Segment Start: DATASET ENTRIES

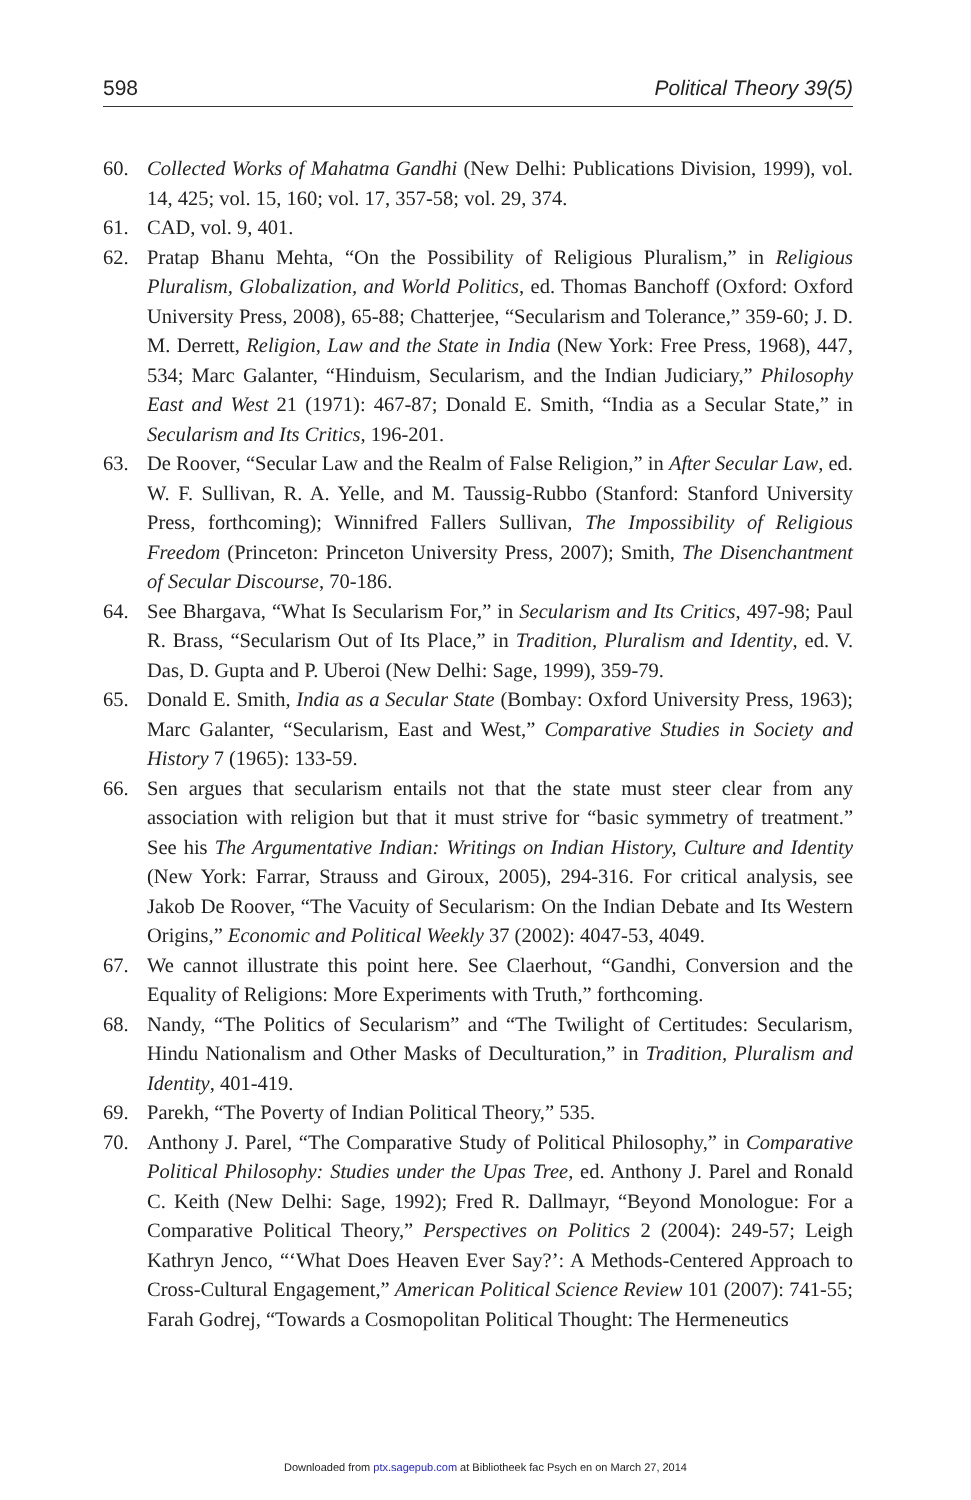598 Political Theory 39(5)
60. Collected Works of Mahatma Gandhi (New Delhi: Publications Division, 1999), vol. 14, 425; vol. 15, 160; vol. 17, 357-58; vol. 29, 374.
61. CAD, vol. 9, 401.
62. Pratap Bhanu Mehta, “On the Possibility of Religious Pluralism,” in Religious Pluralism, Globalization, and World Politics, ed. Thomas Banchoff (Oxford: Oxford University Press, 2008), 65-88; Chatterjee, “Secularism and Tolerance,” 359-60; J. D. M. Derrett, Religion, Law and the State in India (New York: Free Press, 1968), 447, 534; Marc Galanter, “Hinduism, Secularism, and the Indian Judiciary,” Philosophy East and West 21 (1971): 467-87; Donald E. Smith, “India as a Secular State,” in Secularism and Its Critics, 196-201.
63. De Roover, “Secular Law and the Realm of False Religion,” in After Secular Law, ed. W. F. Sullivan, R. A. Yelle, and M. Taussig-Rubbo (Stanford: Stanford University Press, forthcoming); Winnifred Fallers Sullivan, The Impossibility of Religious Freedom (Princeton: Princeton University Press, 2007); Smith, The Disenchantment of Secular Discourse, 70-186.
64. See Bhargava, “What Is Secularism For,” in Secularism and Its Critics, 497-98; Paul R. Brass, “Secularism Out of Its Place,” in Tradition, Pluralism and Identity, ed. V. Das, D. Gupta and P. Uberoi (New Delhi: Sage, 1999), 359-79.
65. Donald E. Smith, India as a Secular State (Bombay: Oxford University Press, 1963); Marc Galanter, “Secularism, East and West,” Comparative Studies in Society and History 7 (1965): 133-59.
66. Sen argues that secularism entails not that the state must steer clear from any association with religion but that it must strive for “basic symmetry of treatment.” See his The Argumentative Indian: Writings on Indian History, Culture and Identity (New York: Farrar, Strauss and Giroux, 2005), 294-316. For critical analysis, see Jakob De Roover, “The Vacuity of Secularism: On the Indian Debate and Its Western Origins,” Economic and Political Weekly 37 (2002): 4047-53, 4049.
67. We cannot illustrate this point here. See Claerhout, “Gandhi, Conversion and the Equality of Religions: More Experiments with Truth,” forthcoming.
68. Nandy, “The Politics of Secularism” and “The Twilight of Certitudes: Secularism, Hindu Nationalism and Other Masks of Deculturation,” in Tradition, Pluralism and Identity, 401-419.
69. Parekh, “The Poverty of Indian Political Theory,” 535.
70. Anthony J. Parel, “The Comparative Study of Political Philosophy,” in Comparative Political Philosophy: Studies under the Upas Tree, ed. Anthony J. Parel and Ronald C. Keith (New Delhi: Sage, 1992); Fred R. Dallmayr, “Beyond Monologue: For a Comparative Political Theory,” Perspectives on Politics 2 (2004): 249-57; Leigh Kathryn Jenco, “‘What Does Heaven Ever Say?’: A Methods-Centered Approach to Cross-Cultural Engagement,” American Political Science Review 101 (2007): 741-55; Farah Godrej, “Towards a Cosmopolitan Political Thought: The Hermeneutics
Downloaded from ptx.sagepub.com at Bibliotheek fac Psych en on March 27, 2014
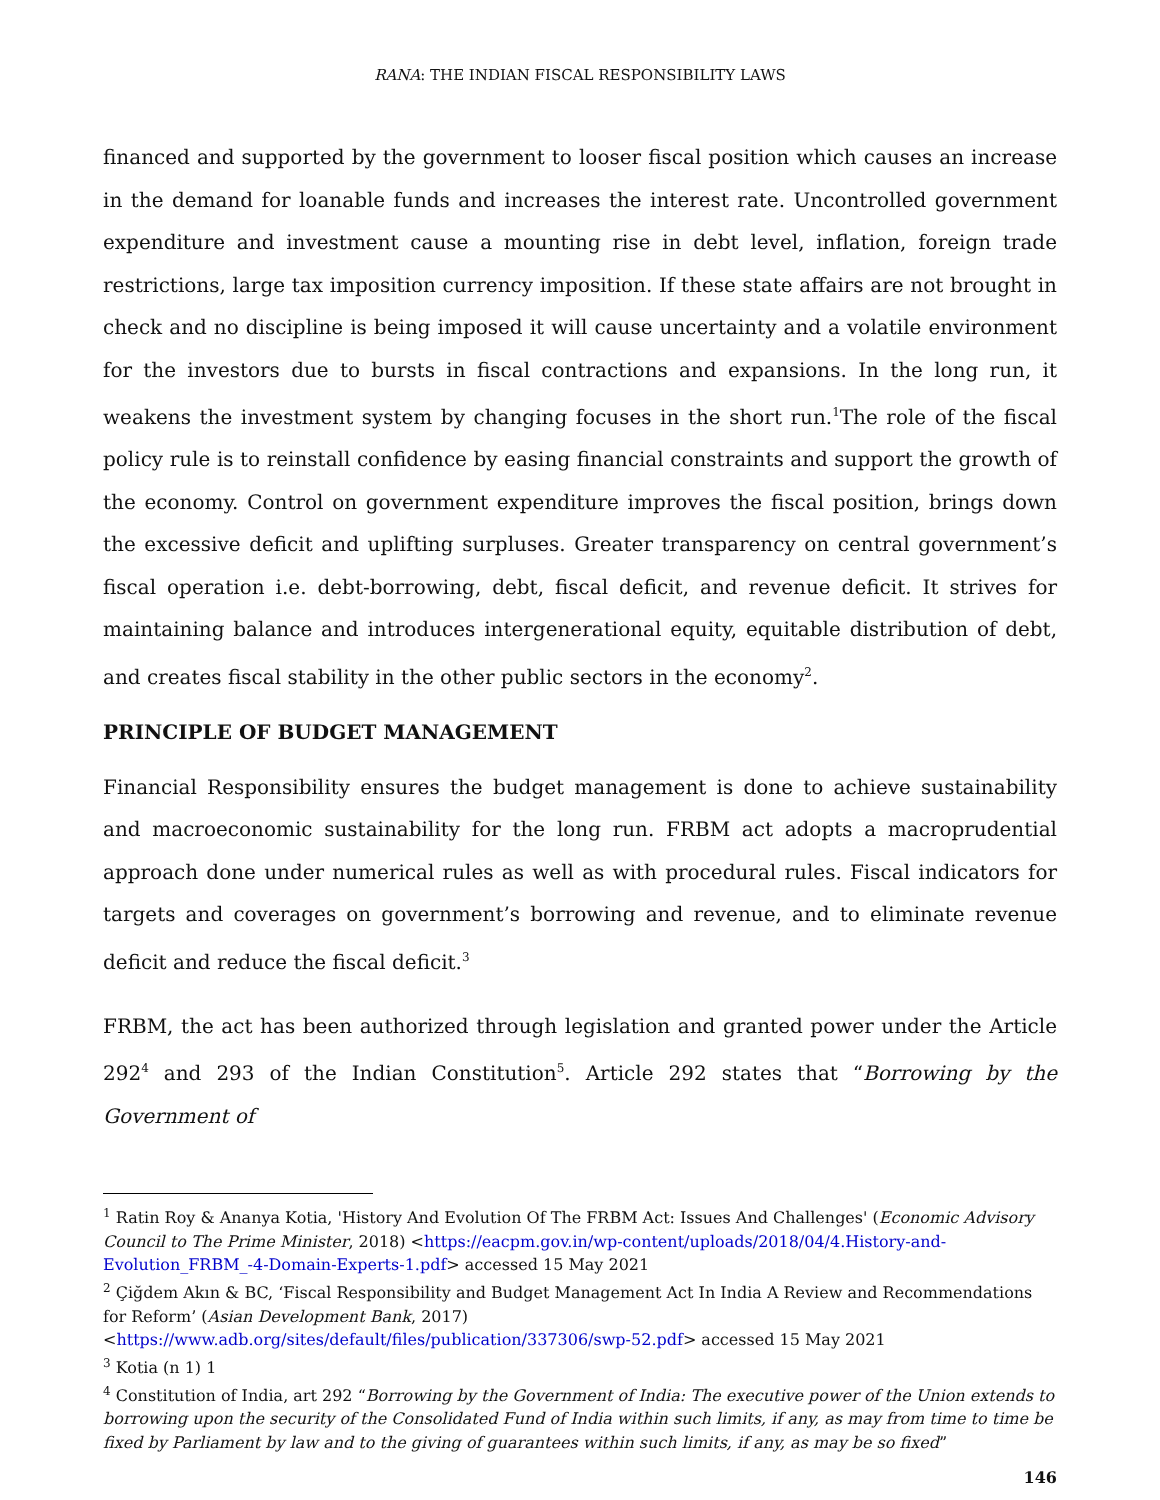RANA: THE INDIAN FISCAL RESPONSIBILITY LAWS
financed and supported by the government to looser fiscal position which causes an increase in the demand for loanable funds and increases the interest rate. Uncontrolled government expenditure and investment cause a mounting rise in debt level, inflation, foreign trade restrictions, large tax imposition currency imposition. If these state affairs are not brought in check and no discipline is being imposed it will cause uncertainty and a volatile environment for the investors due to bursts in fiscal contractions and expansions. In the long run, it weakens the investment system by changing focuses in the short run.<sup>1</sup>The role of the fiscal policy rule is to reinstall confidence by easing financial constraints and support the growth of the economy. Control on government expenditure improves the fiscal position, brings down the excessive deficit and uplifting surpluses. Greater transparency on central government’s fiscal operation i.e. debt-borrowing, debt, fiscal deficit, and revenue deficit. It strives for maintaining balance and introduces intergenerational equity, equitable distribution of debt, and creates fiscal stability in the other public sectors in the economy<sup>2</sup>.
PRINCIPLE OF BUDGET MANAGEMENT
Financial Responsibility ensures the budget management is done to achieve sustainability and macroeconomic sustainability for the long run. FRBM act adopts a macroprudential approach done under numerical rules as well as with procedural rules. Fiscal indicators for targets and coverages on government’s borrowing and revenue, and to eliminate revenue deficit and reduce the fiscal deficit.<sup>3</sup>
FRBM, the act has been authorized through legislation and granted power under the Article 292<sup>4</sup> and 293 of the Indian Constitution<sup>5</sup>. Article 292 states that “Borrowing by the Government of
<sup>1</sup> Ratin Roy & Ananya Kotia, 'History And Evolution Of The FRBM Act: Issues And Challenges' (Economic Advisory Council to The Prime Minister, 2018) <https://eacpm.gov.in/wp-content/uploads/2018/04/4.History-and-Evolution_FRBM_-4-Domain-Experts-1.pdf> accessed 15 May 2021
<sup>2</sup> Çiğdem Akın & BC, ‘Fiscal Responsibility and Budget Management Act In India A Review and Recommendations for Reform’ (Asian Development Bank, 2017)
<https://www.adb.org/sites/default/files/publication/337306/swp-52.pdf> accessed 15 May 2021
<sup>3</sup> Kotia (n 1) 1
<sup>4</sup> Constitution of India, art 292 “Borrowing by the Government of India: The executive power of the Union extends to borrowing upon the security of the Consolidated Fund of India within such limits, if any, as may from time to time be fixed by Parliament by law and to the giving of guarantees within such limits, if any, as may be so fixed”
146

Segment End: DATASET ENTRIES

**WHAT TO PRODUCE**
Above are the records; copy exactly the lines from the line with "61. CAD, vol. 9, 401." through the line with "62. Pratap Bhanu", both included.

**ANSWER SPACE**
61. CAD, vol. 9, 401.
62. Pratap Bhanu Mehta, “On the Possibility of Religious Pluralism,” in Religious Pluralism, Globalization, and World Politics, ed. Thomas Banchoff (Oxford: Oxford University Press, 2008), 65-88; Chatterjee, “Secularism and Tolerance,” 359-60; J. D. M. Derrett, Religion, Law and the State in India (New York: Free Press, 1968), 447, 534; Marc Galanter, “Hinduism, Secularism, and the Indian Judiciary,” Philosophy East and West 21 (1971): 467-87; Donald E. Smith, “India as a Secular State,” in Secularism and Its Critics, 196-201.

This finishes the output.